Dean Marino, a retiree from the state police in 2007, began working as a private detective late that year. Then, the typical private eye was paid more than $21 an hour, and by 2012, the midpoint in the salary range was down to $17.56 an hour.
Marino has his own business in West Hartford, but for a few months in 2007, he worked as a p.i. as an employee, and was paid $19 an hour.
"You have a wealth of knowledge and experience, but you're not being compensated fairly," he said.
He ended up working full time as a security manager from 2008 to 2010 because he couldn't drum up enough business working for himself. He still doesn't have as much work as he'd like, or enough to match his former state salary, which was more than $70,000 in his final year.
He said a lot of people, when they find out what it's going to cost to find a missing person, say: "It's just too expensive, I can't afford it."
"I do get people that are shopping around," he said. "There is a lot of competition. I'm going to give you a product that's professional and ethical and left no stone unturned. If you have a toothache, you go to the dentist, you don't go to the plumber."
Women who go for facials are also making similar calculations: wanting the service, but wondering how much they should budget for it.
Skin specialists were second worst in the measure of which occupations lost the most ground. The data say that in 2012, half of the state's skin specialists make less than $9.28 an hour. This covers people who do facials, laser hair removal and the like.
Terri Carboni, an esthetician and owner of Skin Care Studio in Niantic, said that she worked at Norwalk Inn's spa for 24 years and that she doesn't believe any of the women who give facials there are paid that little.
But she said she does see the economy's effect on her job. Tips are lower. Women who used to be regular clients got laid off from Pfizer and moved away.
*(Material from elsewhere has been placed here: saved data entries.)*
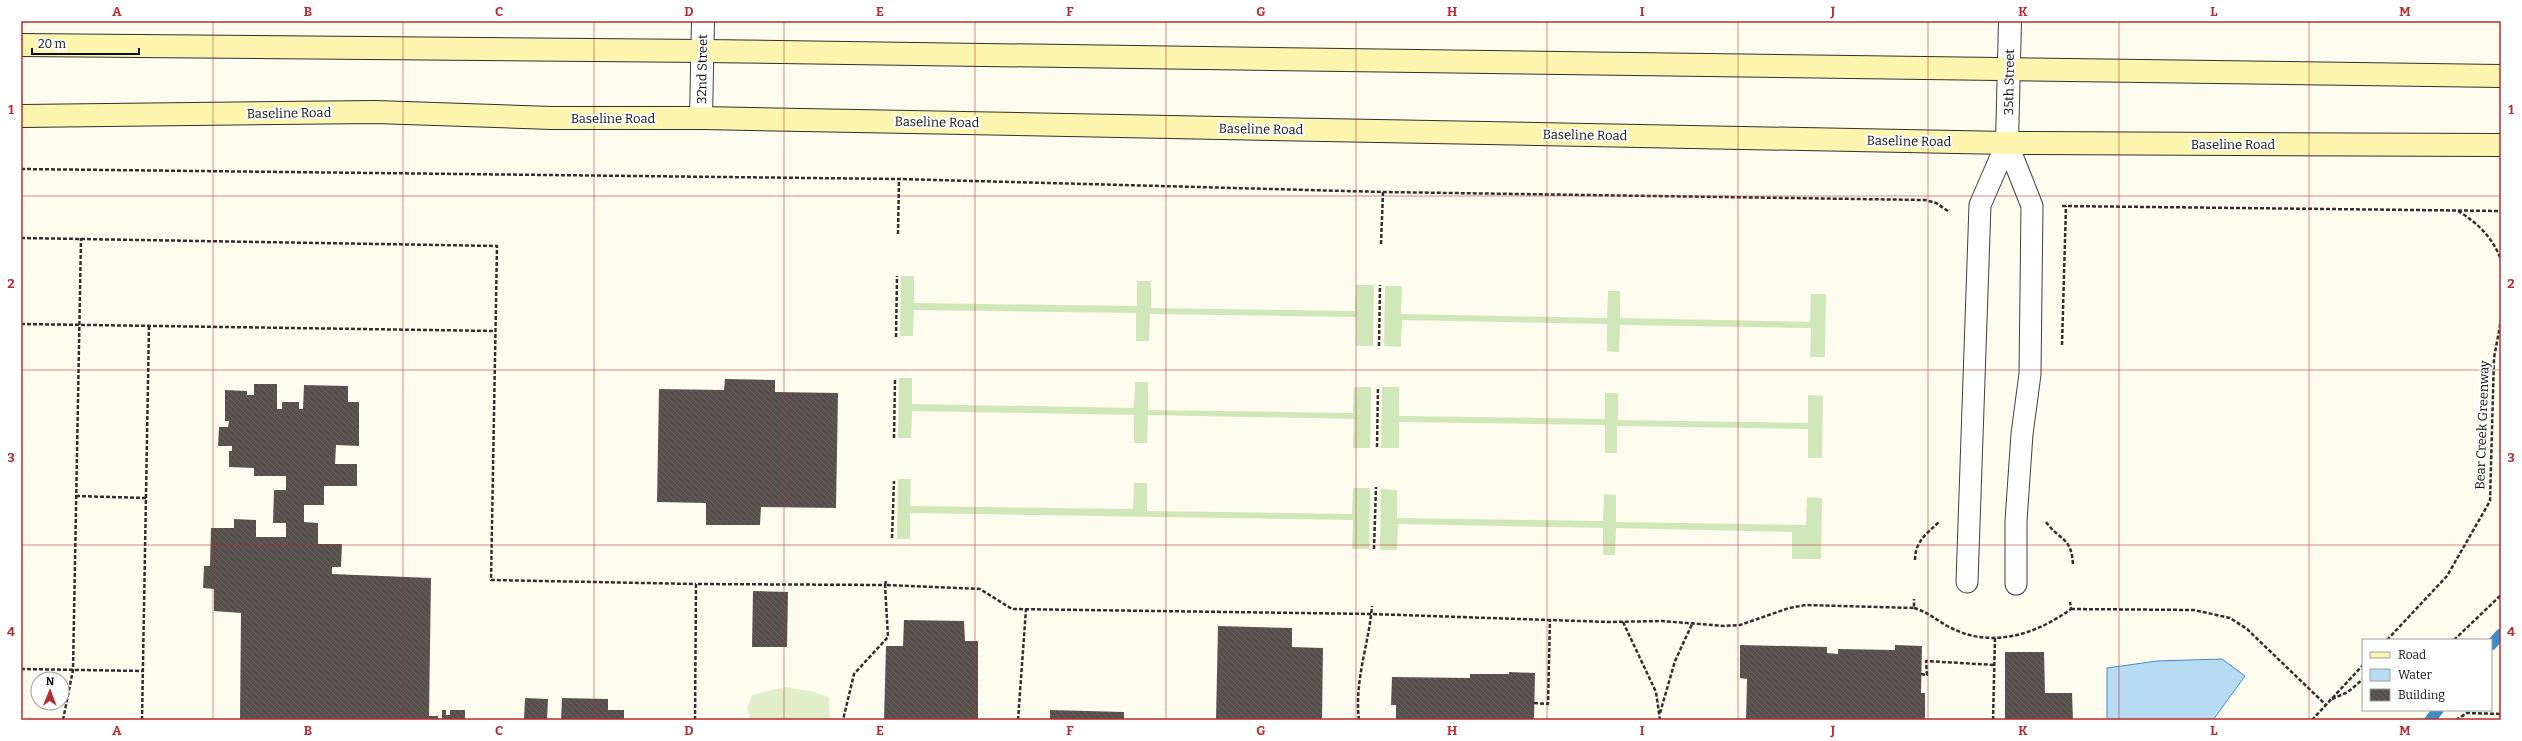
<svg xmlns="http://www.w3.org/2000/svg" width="2522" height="741" viewBox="0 0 2522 741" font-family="Bitter,serif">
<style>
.grass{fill:#d0e7ba}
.pitch{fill:#e2efcc}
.water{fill:#b7dbf3;stroke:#418dc7}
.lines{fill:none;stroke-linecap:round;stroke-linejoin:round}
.stream{stroke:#418dc7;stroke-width:11}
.building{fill:url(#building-back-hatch)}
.lane-casing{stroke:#414141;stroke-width:23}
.street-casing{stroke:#414141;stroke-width:24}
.secondary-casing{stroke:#303030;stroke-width:24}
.path{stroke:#303030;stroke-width:2.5;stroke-dasharray:4 2;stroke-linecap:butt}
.lane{stroke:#fff;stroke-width:21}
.street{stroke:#fff;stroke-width:22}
.secondary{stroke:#fbf5ae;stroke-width:22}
.grid{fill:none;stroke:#b72c2f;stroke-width:1;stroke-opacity:0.55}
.labels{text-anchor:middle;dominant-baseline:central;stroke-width:4;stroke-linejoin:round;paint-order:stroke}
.street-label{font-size:13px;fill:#0e0e0e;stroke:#fff}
.neatline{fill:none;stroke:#b72c2f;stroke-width:1.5}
.grid-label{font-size:13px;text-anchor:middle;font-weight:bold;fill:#b72c2f}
</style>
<defs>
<pattern id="building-back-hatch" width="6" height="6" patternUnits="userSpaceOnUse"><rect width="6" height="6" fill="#564f4b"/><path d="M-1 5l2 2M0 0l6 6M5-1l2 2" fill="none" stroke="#696461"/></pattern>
</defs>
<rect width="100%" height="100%" fill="#fefcef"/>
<g class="grass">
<polygon points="901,276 914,276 914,303 1137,306 1137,281 1151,281 1151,308 1355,311 1356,285 1374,285 1373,346 1356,346 1356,317 1150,314 1149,341 1136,341 1136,313 914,310 913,336 900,336"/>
<polygon points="1385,286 1402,286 1401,314 1607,318 1608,291 1620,291 1620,318 1810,322 1811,294 1826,294 1825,357 1810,357 1811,328 1620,325 1619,352 1607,351 1607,324 1402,320 1401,347 1384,346"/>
<polygon points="899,378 912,378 912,404 1134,408 1135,382 1148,382 1148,410 1353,413 1354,387 1371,387 1370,448 1353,448 1354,419 1148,415 1147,443 1134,443 1134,415 912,411 911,438 898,438"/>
<polygon points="1382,387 1399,387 1399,416 1605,419 1605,393 1618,393 1618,420 1808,423 1808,395 1823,396 1822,458 1808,458 1808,429 1617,426 1617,453 1605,453 1605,425 1399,422 1399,448 1381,448"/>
<polygon points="898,479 911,479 910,506 1133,509 1134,483 1147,483 1147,511 1352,514 1353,488 1370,488 1369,549 1352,549 1353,520 910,513 910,539 897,539"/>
<polygon points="1381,489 1397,490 1397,518 1603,521 1604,494 1616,495 1616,522 1806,525 1807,497 1822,498 1821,559 1792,559 1792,532 1616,528 1615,555 1603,555 1603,528 1398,524 1397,550 1380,550"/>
</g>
<polygon class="pitch" points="784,687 811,691 829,697 830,720 751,720 747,708 752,695"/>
<polygon class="water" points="2222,659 2245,676 2213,720 2107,720 2107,668 2157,661"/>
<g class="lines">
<g class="stream">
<polyline points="2491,645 2501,634"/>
<polyline points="2430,720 2438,710"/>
</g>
</g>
<g class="building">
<polygon points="725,379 775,380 775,392 838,393 836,508 761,507 760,525 706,525 706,503 657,502 659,389 724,390"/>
<polygon points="254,384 277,384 277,409 282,409 282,402 299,402 299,409 303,409 304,385 348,386 348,402 359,402 359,446 336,445 335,464 357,464 357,486 324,486 324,505 304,505 304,522 318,523 318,544 342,544 341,567 332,567 332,574 431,578 429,716 438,716 438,720 240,720 241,613 214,611 214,589 203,588 204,566 210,566 211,528 234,528 234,519 256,520 256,537 286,537 286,523 273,523 274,490 286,490 286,476 254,476 254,468 229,467 229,451 232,451 232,446 218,446 219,427 228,427 229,421 225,421 225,390 247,391 247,395 254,395"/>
<polygon points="753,591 788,592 787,647 752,647"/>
<polygon points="904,620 964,621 965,641 978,641 978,720 884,720 886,646 903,646"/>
<polygon points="1218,626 1292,628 1292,647 1323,648 1322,720 1216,720"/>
<polygon points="1740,645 1827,647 1827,653 1838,654 1838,649 1895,650 1895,645 1922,646 1921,693 1925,693 1925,720 1746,720 1747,679 1740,678"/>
<polygon points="2005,652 2044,652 2045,693 2072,693 2073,720 2005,720"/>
<polygon points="1509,672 1535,673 1534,720 1396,720 1396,705 1391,705 1392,677 1470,678 1470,674 1509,674"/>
<polygon points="525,698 548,699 547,720 524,720"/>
<polygon points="562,698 608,699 608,710 624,710 624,720 561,720"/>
<polygon points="442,710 446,710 446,715 450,715 450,710 465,710 465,720 442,720"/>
<polygon points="1050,710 1124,712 1124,720 1050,720"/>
</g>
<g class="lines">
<g class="lane-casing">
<g id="lane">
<polyline points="2007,143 2032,206 2030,374 2022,434 2016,521 2016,584"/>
<polyline points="1967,582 1980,205 2007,143"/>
</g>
</g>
<g class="street-casing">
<g id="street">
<polyline points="701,118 703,21"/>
<polyline points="2007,143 2010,21"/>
</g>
</g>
<g class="secondary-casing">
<g id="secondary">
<polyline points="21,45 703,51 2501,76"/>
<polyline points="21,116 375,112 552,118 701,118 2007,143 2501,145"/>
</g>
</g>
<g class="path">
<polyline points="21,169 899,179 1383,192 1925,200 1936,203 1948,211 1950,210"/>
<polyline points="2062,206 2501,211"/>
<path d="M2458,211C2478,223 2493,238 2501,260"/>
<polyline points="898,234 899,179"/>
<polyline points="21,238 497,246 491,580 696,584"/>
<polyline points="1381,244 1383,192"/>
<polyline points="21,324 496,331"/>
<polyline points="896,337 897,276"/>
<polyline points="2062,345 2066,206"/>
<polyline points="1379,346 1380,285"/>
<polyline points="894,438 895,379"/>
<polyline points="1377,447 1378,387"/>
<polyline points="76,496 146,498"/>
<path d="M2046,522C2061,542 2072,537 2073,566"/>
<polyline points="892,538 894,481"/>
<polyline points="1374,549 1376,487"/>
<path d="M1915,560C1915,542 1926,534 1939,522"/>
<polyline points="886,581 885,585 980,589 1012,609 1371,614 1609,622 1662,621 1724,626 1740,625 1789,608 1806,605 1914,608 1914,599"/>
<path d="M1914,608C1928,612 1936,620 1949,627C1991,649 2035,635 2071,609L2070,602"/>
<polyline points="2071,609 2194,610 2230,618 2247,629 2326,705"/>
<polyline points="1623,622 1656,692 1660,720"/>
<polyline points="2387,640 2447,576 2490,501 2494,358 2501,320"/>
<polyline points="2454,640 2501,595"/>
<polyline points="21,669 143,671"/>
<polyline points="1921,674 1927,675 1926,661 1995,665"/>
<polyline points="2332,699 2348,692 2363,679"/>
<polyline points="1534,703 1548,704 1550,620"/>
<polyline points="1660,713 1675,661 1693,622"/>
<polyline points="63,720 73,670 81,238"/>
<polyline points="142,720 149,326"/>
<polyline points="695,720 696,584 885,585 888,637 854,674 843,720"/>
<polyline points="1018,720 1026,609"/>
<path d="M1359,720C1354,681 1369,644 1372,606"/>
<polyline points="1993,720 1995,638"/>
<polyline points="2312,720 2363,665"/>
<polyline points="2456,720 2467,713 2501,714"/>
</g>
<use href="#lane" class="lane"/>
<use href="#street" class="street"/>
<use href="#secondary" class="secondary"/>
</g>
<path class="grid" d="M213,21V720M403,21V720M594,21V720M784,21V720M975,21V720M1166,21V720M1356,21V720M1547,21V720M1738,21V720M1928,21V720M2119,21V720M2309,21V720M21,196H2501M21,370H2501M21,545H2501"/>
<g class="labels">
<g class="street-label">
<text transform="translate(702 69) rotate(-89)">32nd Street</text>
<text transform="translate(2009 82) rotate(-89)">35th Street</text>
<text transform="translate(289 113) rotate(-1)">Baseline Road</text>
<text x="613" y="118">Baseline Road</text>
<text transform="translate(937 122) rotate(1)">Baseline Road</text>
<text transform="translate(1261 129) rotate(1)">Baseline Road</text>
<text transform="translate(1585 135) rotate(1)">Baseline Road</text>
<text transform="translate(1909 141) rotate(1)">Baseline Road</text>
<text x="2233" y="144">Baseline Road</text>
<text transform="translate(2482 425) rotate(-88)">Bear Creek Greenway</text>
</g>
</g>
<rect width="2522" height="741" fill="none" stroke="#ffffff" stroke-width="44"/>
<rect x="2362" y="639" width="130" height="72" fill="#ffffff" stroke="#9f9f9f"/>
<rect x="2370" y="652" width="20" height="6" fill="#fbf5ae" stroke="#9f9f9f"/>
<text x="2398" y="659" font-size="12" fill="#0e0e0e">Road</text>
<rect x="2370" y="669" width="20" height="12" fill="#b7dbf3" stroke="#9f9f9f"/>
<text x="2398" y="679" font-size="12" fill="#0e0e0e">Water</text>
<rect x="2370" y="689" width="20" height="12" fill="url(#building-back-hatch)" stroke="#9f9f9f"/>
<text x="2398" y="699" font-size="12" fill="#0e0e0e">Building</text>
<g transform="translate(50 691) rotate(1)"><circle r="19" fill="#ffffff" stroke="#9f9f9f"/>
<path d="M0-3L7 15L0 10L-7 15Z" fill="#b72c2f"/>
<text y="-6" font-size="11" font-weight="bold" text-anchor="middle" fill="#0e0e0e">N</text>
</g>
<path d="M32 48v6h107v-6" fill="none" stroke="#0e0e0e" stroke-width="2"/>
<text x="38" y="48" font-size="12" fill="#0e0e0e" stroke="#ffffff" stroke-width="3" paint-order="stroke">20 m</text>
<rect x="22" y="22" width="2478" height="697" class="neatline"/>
<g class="grid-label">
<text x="117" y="16">A</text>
<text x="308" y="16">B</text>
<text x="499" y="16">C</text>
<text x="689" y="16">D</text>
<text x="880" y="16">E</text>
<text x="1070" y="16">F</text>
<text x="1261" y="16">G</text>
<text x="1452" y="16">H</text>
<text x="1642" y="16">I</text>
<text x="1833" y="16">J</text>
<text x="2023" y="16">K</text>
<text x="2214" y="16">L</text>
<text x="2405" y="16">M</text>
<text x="11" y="114">1</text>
<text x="2511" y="114">1</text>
<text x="11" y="288">2</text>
<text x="2511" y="288">2</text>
<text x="11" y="462">3</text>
<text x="2511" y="462">3</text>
<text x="11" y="636">4</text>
<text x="2511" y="636">4</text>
<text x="117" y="735">A</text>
<text x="308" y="735">B</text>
<text x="499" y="735">C</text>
<text x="689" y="735">D</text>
<text x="880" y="735">E</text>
<text x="1070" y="735">F</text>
<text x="1261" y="735">G</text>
<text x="1452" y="735">H</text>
<text x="1642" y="735">I</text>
<text x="1833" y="735">J</text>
<text x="2023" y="735">K</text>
<text x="2214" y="735">L</text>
<text x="2405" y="735">M</text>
</g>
</svg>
Women who used to come in every six weeks for a facial wait eight or 12 weeks before coming again.
In response, she introduced a "petite retreat" facial, at $65 rather than $95, and she said demand seems to be picking up. She is also discounting products so that she doesn't lose sales to online vendors.
When she worked for the Norwalk Inn, she worked 35 hours a week, and her goal is to have 20 hours a week of facials at her own studio. She's pleased that she phased out of working for the Inn two years ago to concentrate on her spa, which has been open 11 years.
"Working on people, seeing the way their skin is looking, it's just very rewarding," she said.
The rewards to the psyche are also why Jonathan Stankiewicz, 24, hasn't regretted becoming a newspaper reporter. The median pay of reporters — for newspapers but also for TV stations, magazines and online outlets — fell 26 percent during the five years when inflation is taken into account.
"Informing the public is a feeling that is very hard to describe," he said. "It's empowering."
Half the reporters in Connecticut earn less than $32,220 a year, or about $15 an hour. Five years earlier, the typical reporter earned $39,510.
Stankiewicz, who works for the Chronicle in Willimantic, said he's in the bottom half of pay for reporters, but he thinks his paycheck is fine.
"Obviously you work your way up in this business; it's not about making less than 30,000 [dollars] in your life."
Stankiewicz lives with his parents in Vernon so he can pay $600 a month in student loans. But he hopes to move in with a roommate by next spring.
He is concerned that with the shrinking business, there may not be a job for him at a bigger paper that would pay more. The woman he replaced went back to school, he said. He said that 90 percent of the reporters he knew at the Journal Inquirer when he was an intern are no longer in journalism.